START EXERCISE MATERIAL

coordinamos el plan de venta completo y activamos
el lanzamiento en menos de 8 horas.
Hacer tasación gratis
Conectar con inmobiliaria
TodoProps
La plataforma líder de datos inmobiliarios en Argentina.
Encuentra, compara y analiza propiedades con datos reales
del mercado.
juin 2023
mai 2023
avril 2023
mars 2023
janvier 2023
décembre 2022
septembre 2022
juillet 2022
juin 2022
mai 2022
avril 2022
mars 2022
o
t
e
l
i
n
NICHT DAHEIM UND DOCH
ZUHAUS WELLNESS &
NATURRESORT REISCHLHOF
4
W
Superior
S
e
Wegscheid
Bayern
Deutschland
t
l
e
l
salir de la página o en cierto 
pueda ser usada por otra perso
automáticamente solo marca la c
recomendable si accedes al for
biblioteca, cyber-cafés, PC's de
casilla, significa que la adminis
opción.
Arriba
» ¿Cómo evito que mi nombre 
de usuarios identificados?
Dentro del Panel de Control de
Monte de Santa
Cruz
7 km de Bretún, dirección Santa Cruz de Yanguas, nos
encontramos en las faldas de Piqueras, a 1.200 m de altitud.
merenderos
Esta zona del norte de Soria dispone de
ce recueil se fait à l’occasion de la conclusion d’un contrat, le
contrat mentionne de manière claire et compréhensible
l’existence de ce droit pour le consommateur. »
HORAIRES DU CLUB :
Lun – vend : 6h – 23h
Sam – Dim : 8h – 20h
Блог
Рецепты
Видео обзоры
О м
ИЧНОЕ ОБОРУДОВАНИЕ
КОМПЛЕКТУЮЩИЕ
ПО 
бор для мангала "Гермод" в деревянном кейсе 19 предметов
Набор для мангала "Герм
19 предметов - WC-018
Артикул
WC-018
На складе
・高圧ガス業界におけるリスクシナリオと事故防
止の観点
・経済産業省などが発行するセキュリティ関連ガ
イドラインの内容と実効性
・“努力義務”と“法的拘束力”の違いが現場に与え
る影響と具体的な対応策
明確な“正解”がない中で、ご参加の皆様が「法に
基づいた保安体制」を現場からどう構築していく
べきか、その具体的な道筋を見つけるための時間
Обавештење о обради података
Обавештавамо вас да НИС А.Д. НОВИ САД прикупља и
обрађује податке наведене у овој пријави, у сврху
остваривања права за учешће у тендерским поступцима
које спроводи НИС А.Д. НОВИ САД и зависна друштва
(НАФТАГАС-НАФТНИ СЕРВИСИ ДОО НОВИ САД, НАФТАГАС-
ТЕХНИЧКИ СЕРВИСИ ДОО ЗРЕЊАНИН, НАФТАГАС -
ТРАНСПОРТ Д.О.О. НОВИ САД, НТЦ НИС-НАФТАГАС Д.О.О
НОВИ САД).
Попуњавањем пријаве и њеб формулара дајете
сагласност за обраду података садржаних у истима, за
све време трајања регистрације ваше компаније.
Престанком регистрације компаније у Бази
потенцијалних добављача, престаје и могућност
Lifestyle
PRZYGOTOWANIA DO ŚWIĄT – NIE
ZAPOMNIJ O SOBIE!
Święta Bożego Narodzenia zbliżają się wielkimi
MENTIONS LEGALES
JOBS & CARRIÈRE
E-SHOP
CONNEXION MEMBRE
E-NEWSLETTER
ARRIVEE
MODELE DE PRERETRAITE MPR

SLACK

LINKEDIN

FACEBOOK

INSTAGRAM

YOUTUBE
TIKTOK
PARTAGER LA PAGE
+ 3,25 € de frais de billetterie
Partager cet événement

END EXERCISE MATERIAL

> _WORK TASK_: Repeat the whole listing above, word for word.

> _SOLUTION_:
coordinamos el plan de venta completo y activamos
el lanzamiento en menos de 8 horas.
Hacer tasación gratis
Conectar con inmobiliaria
TodoProps
La plataforma líder de datos inmobiliarios en Argentina.
Encuentra, compara y analiza propiedades con datos reales
del mercado.
juin 2023
mai 2023
avril 2023
mars 2023
janvier 2023
décembre 2022
septembre 2022
juillet 2022
juin 2022
mai 2022
avril 2022
mars 2022
o
t
e
l
i
n
NICHT DAHEIM UND DOCH
ZUHAUS WELLNESS &
NATURRESORT REISCHLHOF
4
W
Superior
S
e
Wegscheid
Bayern
Deutschland
t
l
e
l
salir de la página o en cierto 
pueda ser usada por otra perso
automáticamente solo marca la c
recomendable si accedes al for
biblioteca, cyber-cafés, PC's de
casilla, significa que la adminis
opción.
Arriba
» ¿Cómo evito que mi nombre 
de usuarios identificados?
Dentro del Panel de Control de
Monte de Santa
Cruz
7 km de Bretún, dirección Santa Cruz de Yanguas, nos
encontramos en las faldas de Piqueras, a 1.200 m de altitud.
merenderos
Esta zona del norte de Soria dispone de
ce recueil se fait à l’occasion de la conclusion d’un contrat, le
contrat mentionne de manière claire et compréhensible
l’existence de ce droit pour le consommateur. »
HORAIRES DU CLUB :
Lun – vend : 6h – 23h
Sam – Dim : 8h – 20h
Блог
Рецепты
Видео обзоры
О м
ИЧНОЕ ОБОРУДОВАНИЕ
КОМПЛЕКТУЮЩИЕ
ПО 
бор для мангала "Гермод" в деревянном кейсе 19 предметов
Набор для мангала "Герм
19 предметов - WC-018
Артикул
WC-018
На складе
・高圧ガス業界におけるリスクシナリオと事故防
止の観点
・経済産業省などが発行するセキュリティ関連ガ
イドラインの内容と実効性
・“努力義務”と“法的拘束力”の違いが現場に与え
る影響と具体的な対応策
明確な“正解”がない中で、ご参加の皆様が「法に
基づいた保安体制」を現場からどう構築していく
べきか、その具体的な道筋を見つけるための時間
Обавештење о обради података
Обавештавамо вас да НИС А.Д. НОВИ САД прикупља и
обрађује податке наведене у овој пријави, у сврху
остваривања права за учешће у тендерским поступцима
које спроводи НИС А.Д. НОВИ САД и зависна друштва
(НАФТАГАС-НАФТНИ СЕРВИСИ ДОО НОВИ САД, НАФТАГАС-
ТЕХНИЧКИ СЕРВИСИ ДОО ЗРЕЊАНИН, НАФТАГАС -
ТРАНСПОРТ Д.О.О. НОВИ САД, НТЦ НИС-НАФТАГАС Д.О.О
НОВИ САД).
Попуњавањем пријаве и њеб формулара дајете
сагласност за обраду података садржаних у истима, за
све време трајања регистрације ваше компаније.
Престанком регистрације компаније у Бази
потенцијалних добављача, престаје и могућност
Lifestyle
PRZYGOTOWANIA DO ŚWIĄT – NIE
ZAPOMNIJ O SOBIE!
Święta Bożego Narodzenia zbliżają się wielkimi
MENTIONS LEGALES
JOBS & CARRIÈRE
E-SHOP
CONNEXION MEMBRE
E-NEWSLETTER
ARRIVEE
MODELE DE PRERETRAITE MPR

SLACK

LINKEDIN

FACEBOOK

INSTAGRAM

YOUTUBE
TIKTOK
PARTAGER LA PAGE
+ 3,25 € de frais de billetterie
Partager cet événement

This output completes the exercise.